J'ai longtemps hésité à traduire cette chanson, tant elle me paraissait terrible, et je craignais qu'il y figure une certaine complaisance, exploitant la fascination de la "populace" pour la souffrance (des autres). Entre le mauvais goût et le sadisme de groupe, le risque est grand, en effet, d'attiser la haine est montrant en spectacle la barbarie drapée des oripeaux de la justice.
Récemment, un "petit scandale" a défrayé la chronique en France, lorsque des forains ont voulu présenter une attraction importée des U.S.A. montrant, avec un réalisme inouï, un condamné vivant ses derniers instants sur la chaise électrique.
Pourtant, j'ai découvert cette chanson de Shel Silverstein (très connu pour ses ouvrages destinés aux enfants) dans le répertoire de Johnny Cash, et appris qu'il l'avait chantée à la prison de Folsom. J'ai peine à imaginer l'état d'esprit des condamnés entendant le décompte fatidique des minutes restant à vivre. Les prisonniers, paraît-il, ont poussé des hourras lorsque Johnny a chanté les vers évoquant l'attitude du shérif ("Je viens te voir mourir") et la réponse du condamné ("Je lui ai craché au visage").
On peut en être choqué, mais cette attitude n'est que la réponse logique à celle des bourreaux (et j'appelle bourreaux ceux qui approuvent ou laissent faire l'exécution, pas seulement ceux qui la réalisent) : abaisser, mépriser, provoquer la haine pour pouvoir haïr en retour et justifier ainsi le crime qu'est l'exécution capitale.
Le thème de la prison, de la condamnation à mort, de l'exécution, est très présent dans le répertoire de Johnny Cash, que ce soit dans ses propres chansons ou celles qu'il emprunte à d'autres auteurs ("The Mercy Seat" en est un exemple majeur), et on sent bien qu'il se met à la place du condamné. Dans ce rôle, Johnny Cash ne se dérobe pas à ses responsabilités et plaide généralement coupable, mais il montre l'inhumanité de la peine et l'hypocrisie de ceux qui la prononcent, mieux que ne peuvent le faire tous les discours.
J'arrête donc ici le mien, et propose ma tentative de traduction :
25 Minutes à Vivre
Bon, devant ma cellule, ils dressent un gibet.
Plus que vingt-cinq minutes à vivre.
Tout’ la ville attend pour m’entendre hurler.

● **DONNÉES EXTRAITES**:
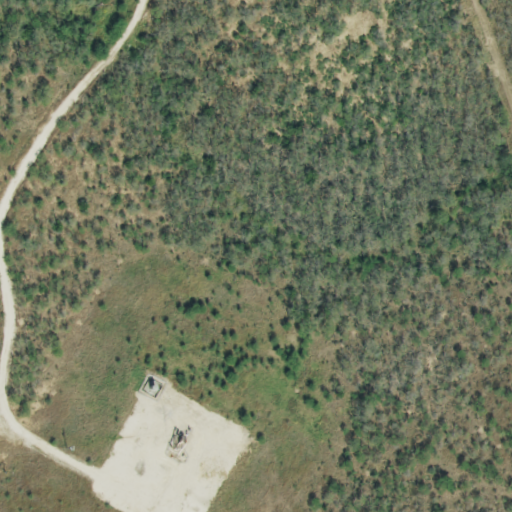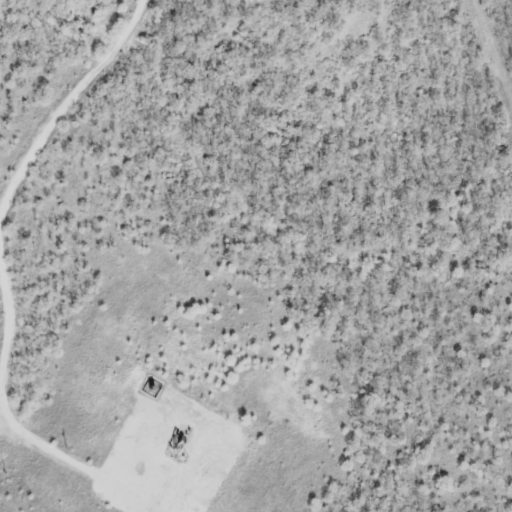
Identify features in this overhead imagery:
road: (2, 251)
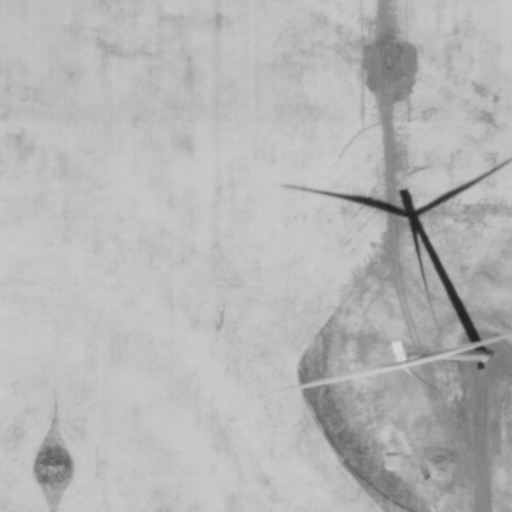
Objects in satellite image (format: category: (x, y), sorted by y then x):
wind turbine: (487, 360)
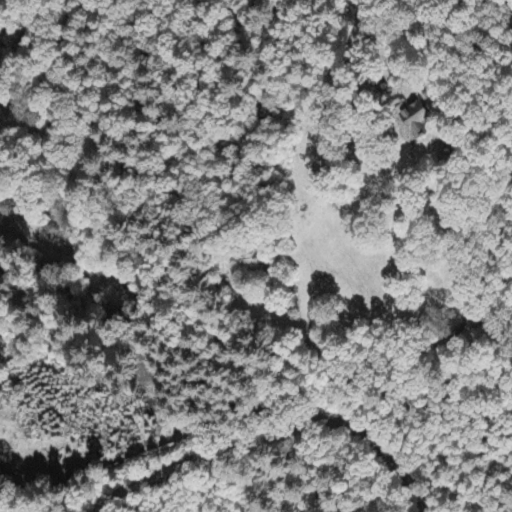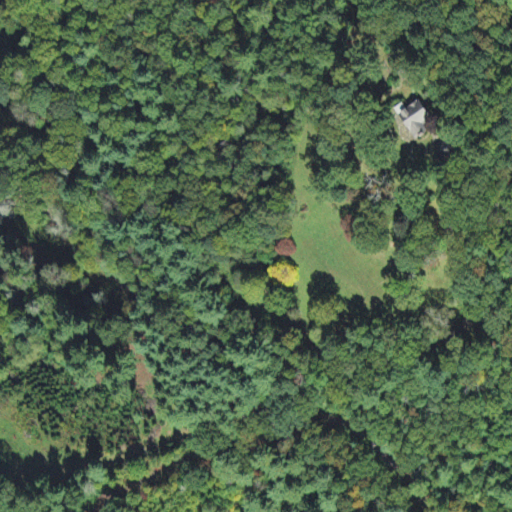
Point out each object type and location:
building: (415, 119)
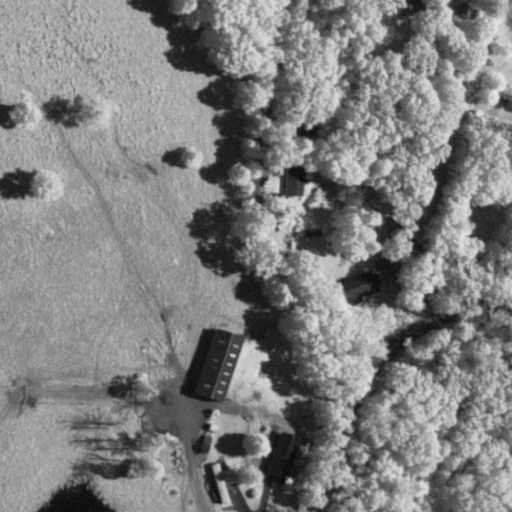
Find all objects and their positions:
road: (509, 10)
building: (293, 180)
road: (255, 225)
building: (358, 285)
building: (218, 362)
building: (217, 363)
road: (370, 364)
building: (282, 454)
building: (219, 481)
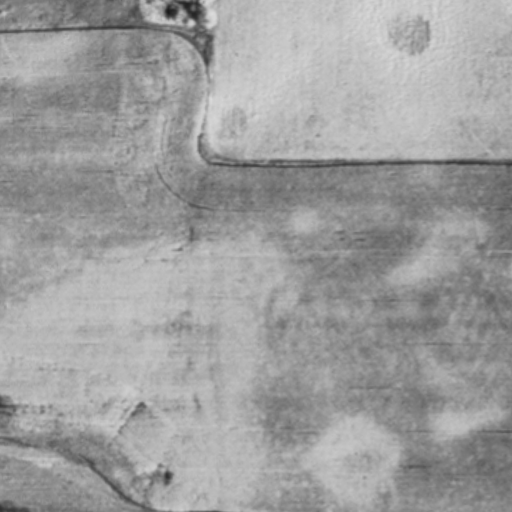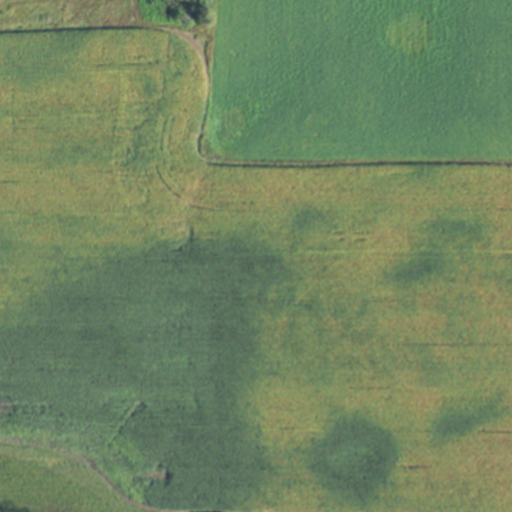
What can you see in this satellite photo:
quarry: (108, 11)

● **CONSIGNE 1**: D'après le texte sur la chanson de Shel Silverstein, dans quelle prison Johnny Cash l'a-t-il chantée ?
● **CONSIGNE 2**: Prolongez le texte sur la chanson de Johnny Cash à partir de son dernier vers.
Les enregistrements ne servent à rien ici.

● **RÉPONSE 1**: À la prison de Folsom.

● **RÉPONSE 2**:
Plus que vingt-quatre minutes à vivre.
J’ai mangé des pois pour mon dernier repas.
Plus que vingt-trois minutes à vivre.
Personne ne me demande si ça va.
Plus que vingt-deux minutes à vivre.
J’ai écrit au gouverneur et aux autres imbéciles,
Avec vingt-et-une minutes à vivre.
Et j’ai fait mander le maire, mais il dîne en ville.
Plus que vingt minutes à vivre.
Et puis le shérif m’a dit "Je viens te voir mourir".
J’ai dix-neuf minutes à vivre.
J’ai craché à sa face et fait semblant de rire.
J’ai dix-huit minutes à vivre.
Maintenant le curé voudrait sauver mon âme,
Avec treize minutes à vivre.
J’ai froid dans le dos quand il parle de flammes,
Plus que douze minutes à vivre.
Ils testent la trappe, ça me glace le sang.
Plus que onze minutes à vivre.
La trappe et la corde sont prêts et menaçants.
Plus que dix minutes à vivre.
Et moi j’attends la grâce qui me libèrerait.
Plus que neuf minutes à vivre.
Mais, oubliez-moi, tout ça c’est pour de vrai.
Plus que huit minutes à vivre.
La corde autour du cou et la trappe sous les pieds.
Plus que cinq minutes à vivre.
Toujours personne pour me délier ?
Avec quatre minutes à vivre.
Je peux voir les montagnes, je peux voir le jour.
Avec trois minutes à vivre.
Et c’est bien trop beau pour un homme qui n’veut pas crever.
Et deux minutes à vivre.
J’entends les corbeaux, je peux voir les vautours.
Plus qu’une minute à vivre.
Maintenant je bascule et m’en vais... ais ais ais ais…
(Traduction – Adaptation : Polyphrène)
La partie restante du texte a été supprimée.